DOCUMENT TEXT =
============================================================
# 19 inch wheels too big for my TT?



## sr_erick (Mar 17, 2008)

I currently have the stock "fat five" 17 inch wheels on my car. I just got some new Pirelli P5 all season tires last fall on them (love the tires) but I am thinking of upgrading wheel size to 18 or 19 inch. Are 19 inch wheels "excessive" for this car or should I stick with an 18 inch wheel size? I've seen mostly TT's with 17's and 18's. Does anyone have any pictures of some TT's with 19's? 
One more question, what is the difference in ride quality going from a 17 to a 19?
Thanks!


----------



## my own style tt (Sep 2, 2007)

*Re: 19 inch wheels too big for my TT? (sr_erick)*

I've never had 19's on the TT but Iam sure you would have to find some 19's that weigh's just as much as a 17"or 18's to get the same ride quality. Most people go as high as 18's. Some TT's came stock with 18's so it wont hurt the performance. Unless you run some chrome rims which I make that mistake and had to buy new rims instead of spending the money on a suspension set up


----------



## euroluv69 (Dec 6, 2006)

*Re: 19 inch wheels too big for my TT? (my own style tt)*

i have 19s w/245/35 all around, soon to be 225/35 up front, from the stock 17" 6 spokes, i would say the ride isnt that much different than the 17's plus im on stock suspension for another month anyways. http://****************.com/smile/emthup.gif http://****************.com/smile/emthup.gif


----------



## TTRU (Mar 5, 2006)

*Re: 19 inch wheels too big for my TT? (sr_erick)*

IMO a good set of rubber will affect the ride more than the wheel diameter. My 19's with summer tires (Goodyear Eagle F1) actually ride better than my fat fives w/all seasons.
It really depends on what you want to do with the car as far as the diameter goes. 18's will be lighter on average, more practical and prolly make more sense overall.
I don't make much sense tho








Some fresh pics of my car with some big heavy 19's....


----------



## Murderface (Nov 13, 2006)

For looks purposes, 19's are ok as long as you're riding REALLY low. If you're not riding low you're gonna look like a rollerskate http://****************.com/smile/emthdown.gif


----------



## vaultpsu (Aug 4, 2005)

*Re: 19 inch wheels too big for my TT? (euroluv69)*


_Quote, originally posted by *euroluv69* »_i have 19s w/245/35 all around, soon to be 225/35 up front, from the stock 17" 6 spokes, i would say the ride isnt that much different than the 17's plus im on stock suspension for another month anyways. http://****************.com/smile/emthup.gif http://****************.com/smile/emthup.gif 


You can't do that, unless you want to destroy your drivetrain!!
Gotta have the same diameter front to back regardless of what offset you run unless you want to throw your haldex computer into a crazy fit and burn it up.


----------



## vaultpsu (Aug 4, 2005)

*Re: (Murderface)*


_Quote, originally posted by *Murderface* »_For looks purposes, 19's are ok as long as you're riding REALLY low. If you're not riding low you're gonna look like a rollerskate http://****************.com/smile/emthdown.gif

exactly. unless you just about tuck 19's, the car def sits way too high off the ground.
============================================================
GIVEN INFORMATION =
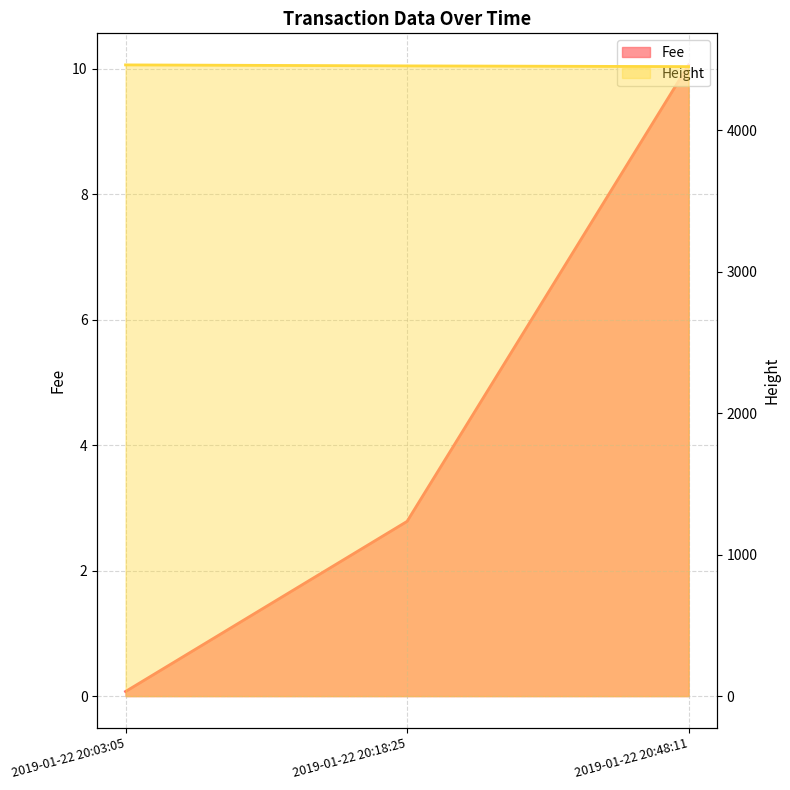

Which series has the largest total across all categories?

Height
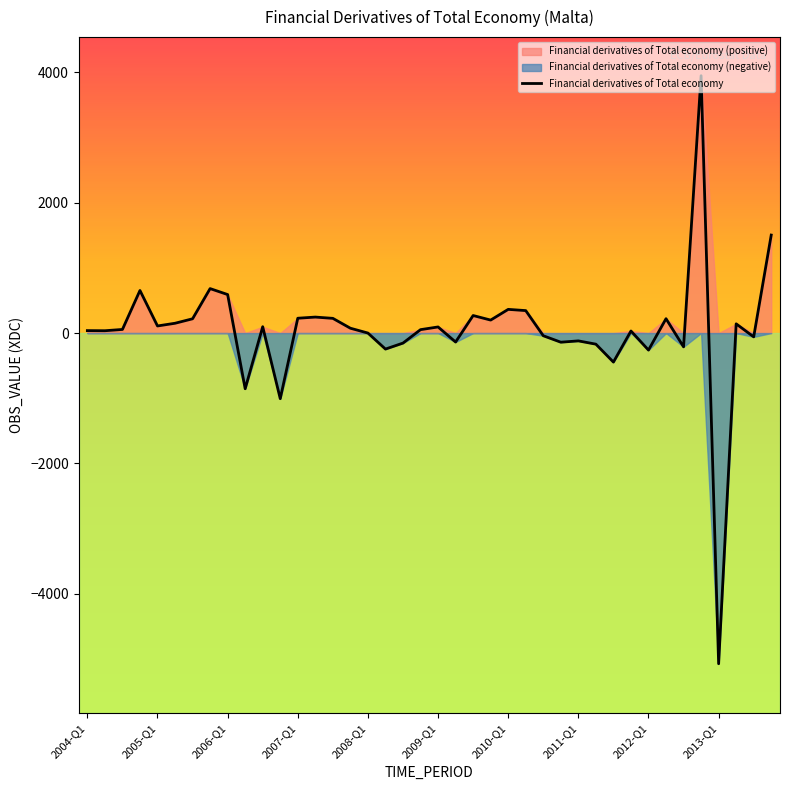

What is the highest value of the Financial derivatives of Total economy series?

3948.6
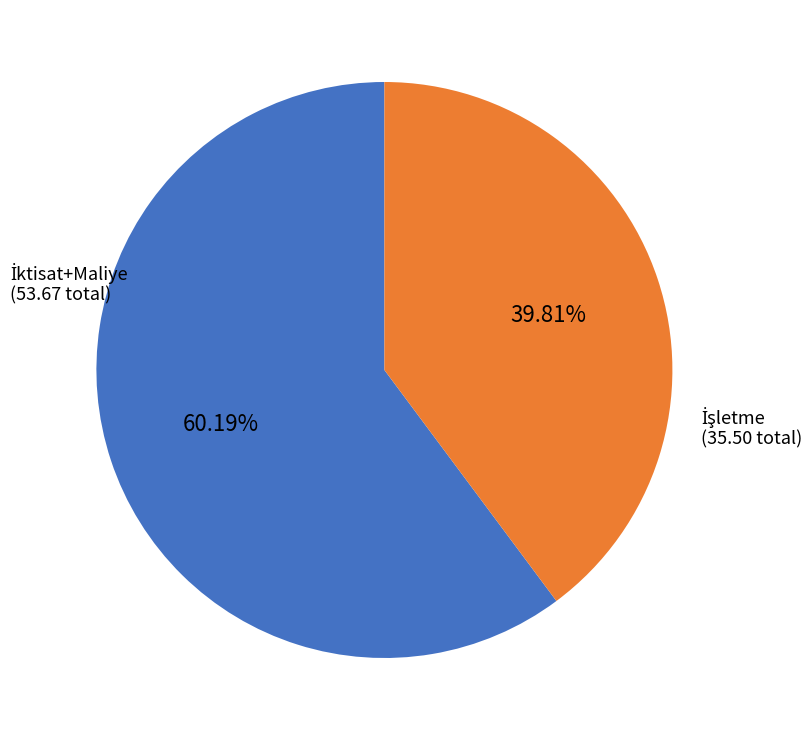

To the nearest percent, what is the average slice percentage?

50%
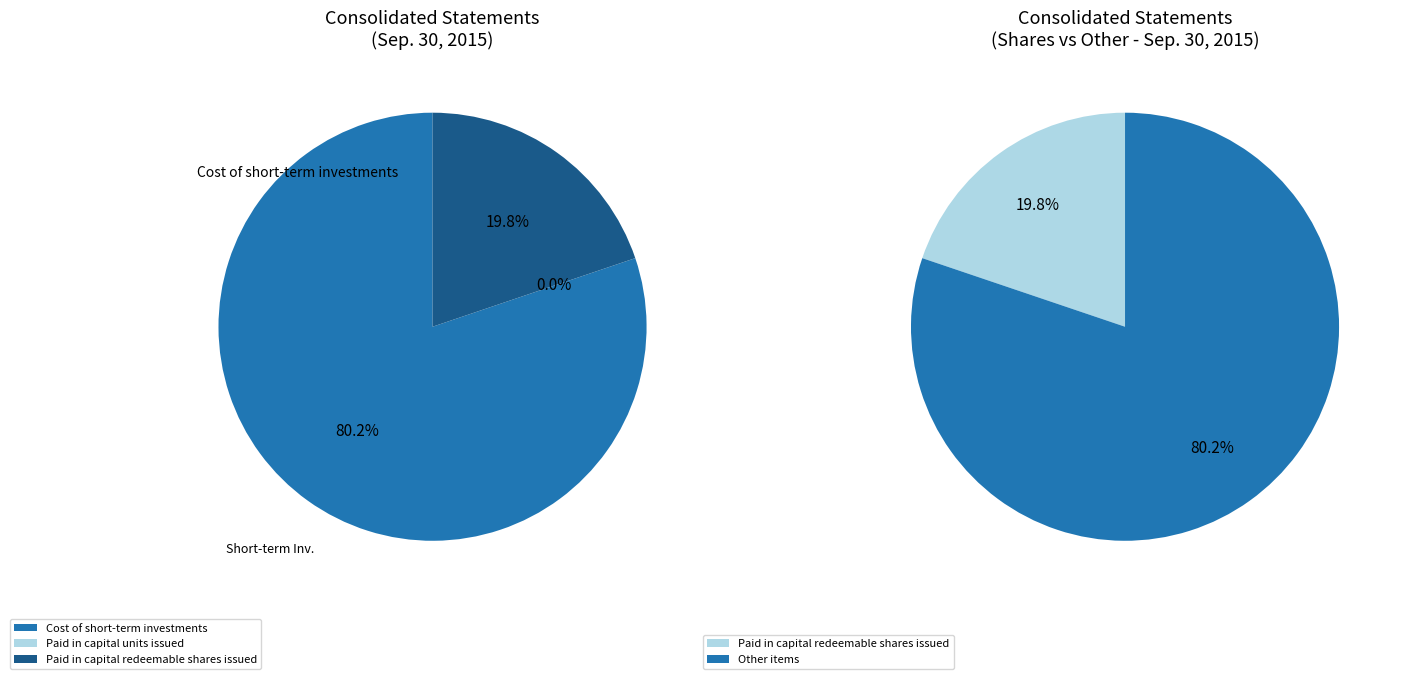

To the nearest percent, what is the difference between the Cost of short-term investments and Paid in capital units issued slice percentages?

80%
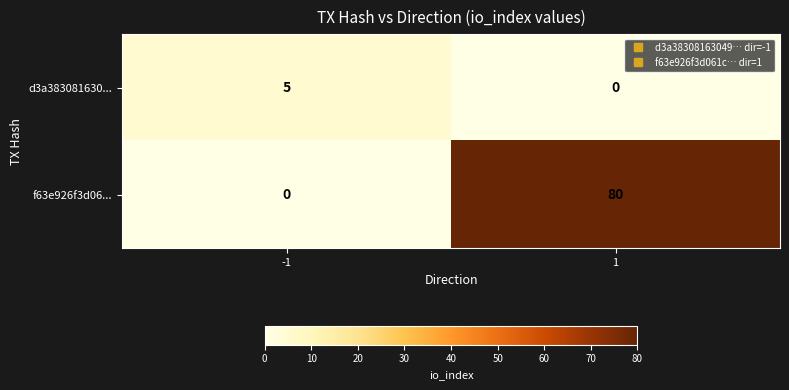

Is it true that d3a383081630... equals 7 at -1?

False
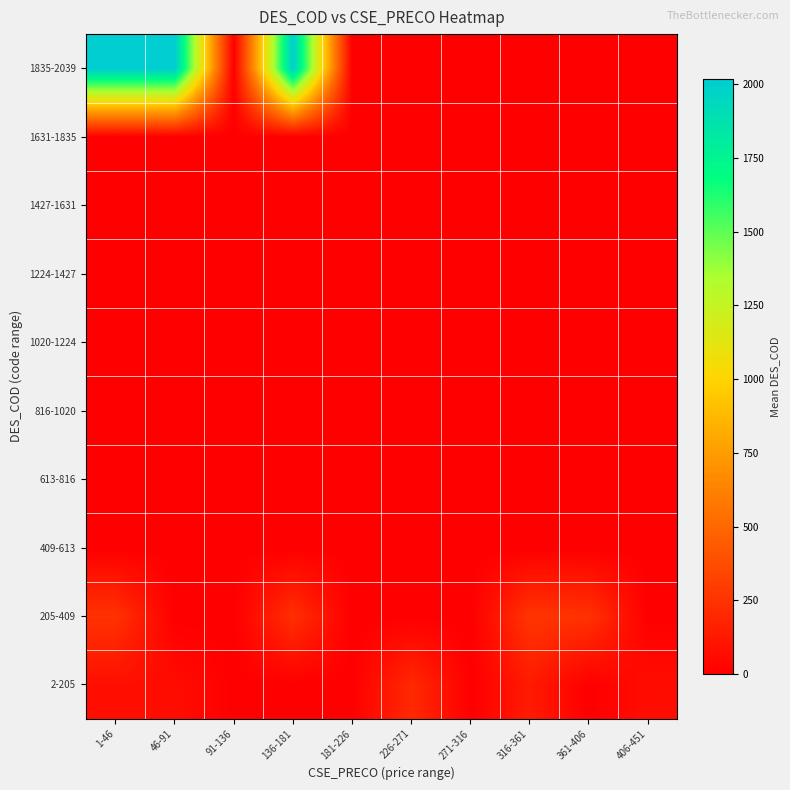

Reading left to right, list all the values displayed in this chart.

2-205: 1-46=77.9	46-91=66.0	91-136=0.0	136-181=0.0	181-226=0.0	226-271=204.0	271-316=0.0	316-361=133.5	361-406=0.0	406-451=70.0
205-409: 1-46=247.9	46-91=0.0	91-136=0.0	136-181=232.0	181-226=0.0	226-271=0.0	271-316=0.0	316-361=261.0	361-406=245.5	406-451=0.0
409-613: 1-46=0.0	46-91=0.0	91-136=0.0	136-181=0.0	181-226=0.0	226-271=0.0	271-316=0.0	316-361=0.0	361-406=0.0	406-451=0.0
613-816: 1-46=0.0	46-91=0.0	91-136=0.0	136-181=0.0	181-226=0.0	226-271=0.0	271-316=0.0	316-361=0.0	361-406=0.0	406-451=0.0
816-1020: 1-46=0.0	46-91=0.0	91-136=0.0	136-181=0.0	181-226=0.0	226-271=0.0	271-316=0.0	316-361=0.0	361-406=0.0	406-451=0.0
1020-1224: 1-46=0.0	46-91=0.0	91-136=0.0	136-181=0.0	181-226=0.0	226-271=0.0	271-316=0.0	316-361=0.0	361-406=0.0	406-451=0.0
1224-1427: 1-46=0.0	46-91=0.0	91-136=0.0	136-181=0.0	181-226=0.0	226-271=0.0	271-316=0.0	316-361=0.0	361-406=0.0	406-451=0.0
1427-1631: 1-46=0.0	46-91=0.0	91-136=0.0	136-181=0.0	181-226=0.0	226-271=0.0	271-316=0.0	316-361=0.0	361-406=0.0	406-451=0.0
1631-1835: 1-46=0.0	46-91=0.0	91-136=0.0	136-181=0.0	181-226=0.0	226-271=0.0	271-316=0.0	316-361=0.0	361-406=0.0	406-451=0.0
1835-2039: 1-46=2014.8	46-91=2018.0	91-136=0.0	136-181=2002.0	181-226=0.0	226-271=0.0	271-316=0.0	316-361=0.0	361-406=0.0	406-451=0.0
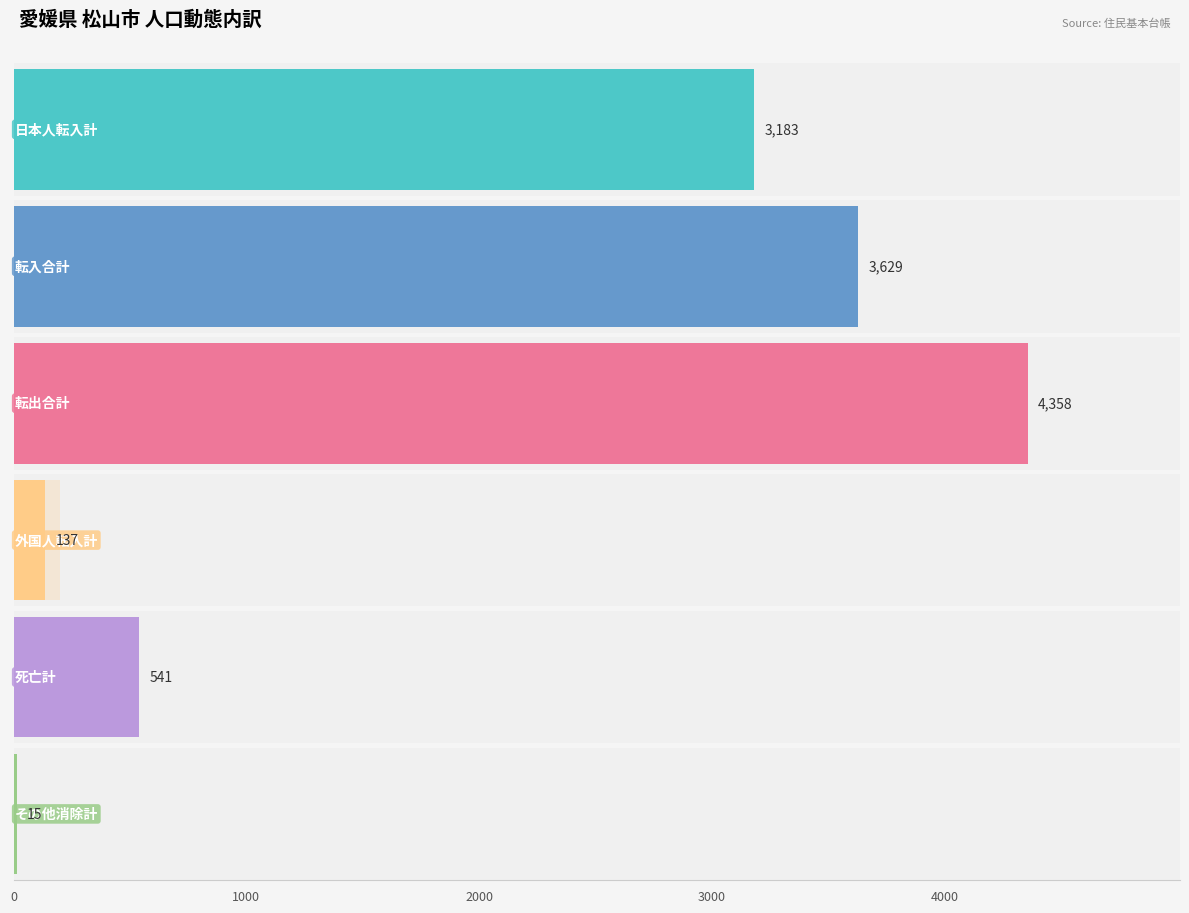

How many distinct data groups are displayed?

6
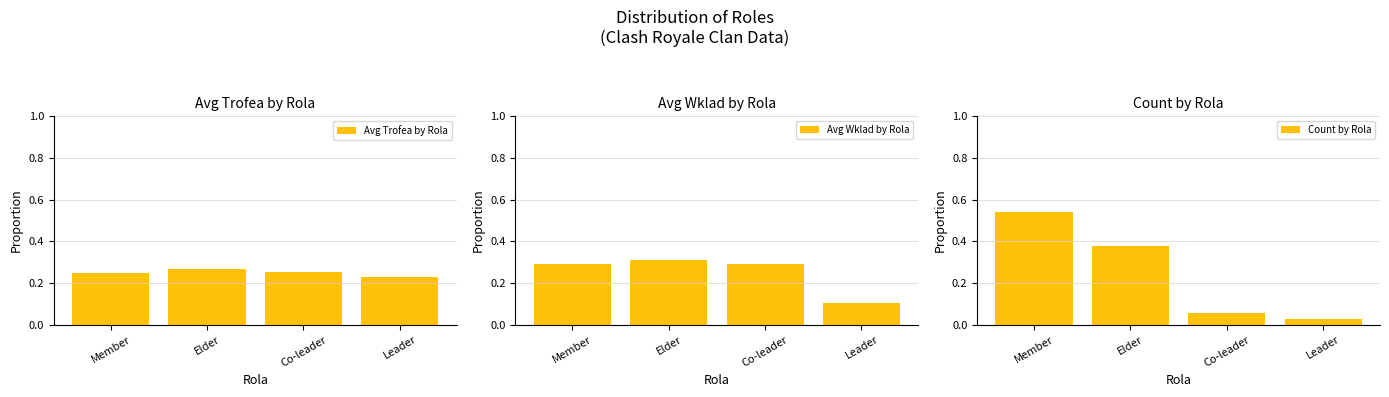

Which series has the largest range (max minus min)?

Count by Rola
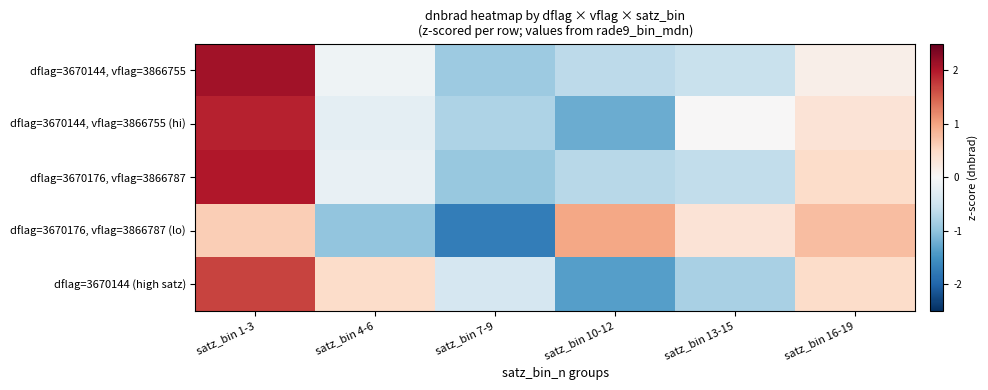

Reading right to left, extract all data points from this chart.

dflag=3670144, vflag=3866755: satz_bin 16-19=0.1	satz_bin 13-15=-0.6	satz_bin 10-12=-0.7	satz_bin 7-9=-0.9	satz_bin 4-6=-0.1	satz_bin 1-3=2.1
dflag=3670144, vflag=3866755 (hi): satz_bin 16-19=0.3	satz_bin 13-15=0.0	satz_bin 10-12=-1.2	satz_bin 7-9=-0.8	satz_bin 4-6=-0.2	satz_bin 1-3=1.9
dflag=3670176, vflag=3866787: satz_bin 16-19=0.5	satz_bin 13-15=-0.6	satz_bin 10-12=-0.7	satz_bin 7-9=-0.9	satz_bin 4-6=-0.2	satz_bin 1-3=2.0
dflag=3670176, vflag=3866787 (lo): satz_bin 16-19=0.8	satz_bin 13-15=0.3	satz_bin 10-12=1.0	satz_bin 7-9=-1.7	satz_bin 4-6=-1.0	satz_bin 1-3=0.6
dflag=3670144 (high satz): satz_bin 16-19=0.5	satz_bin 13-15=-0.8	satz_bin 10-12=-1.4	satz_bin 7-9=-0.4	satz_bin 4-6=0.5	satz_bin 1-3=1.7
============================================================
WHAT IS BEING ASKED =
Revise the wheel-size thread, starting with "## sr_erick (Mar" and going on through "(Sep 2, 2007)", so that "Pirelli P5" becomes "Michelin Pilot". Work from the wheel-size thread alone.

OUTPUT FOR THIS EXERCISE =
## sr_erick (Mar 17, 2008)

I currently have the stock "fat five" 17 inch wheels on my car. I just got some new Michelin Pilot all season tires last fall on them (love the tires) but I am thinking of upgrading wheel size to 18 or 19 inch. Are 19 inch wheels "excessive" for this car or should I stick with an 18 inch wheel size? I've seen mostly TT's with 17's and 18's. Does anyone have any pictures of some TT's with 19's? 
One more question, what is the difference in ride quality going from a 17 to a 19?
Thanks!


----------



## my own style tt (Sep 2, 2007)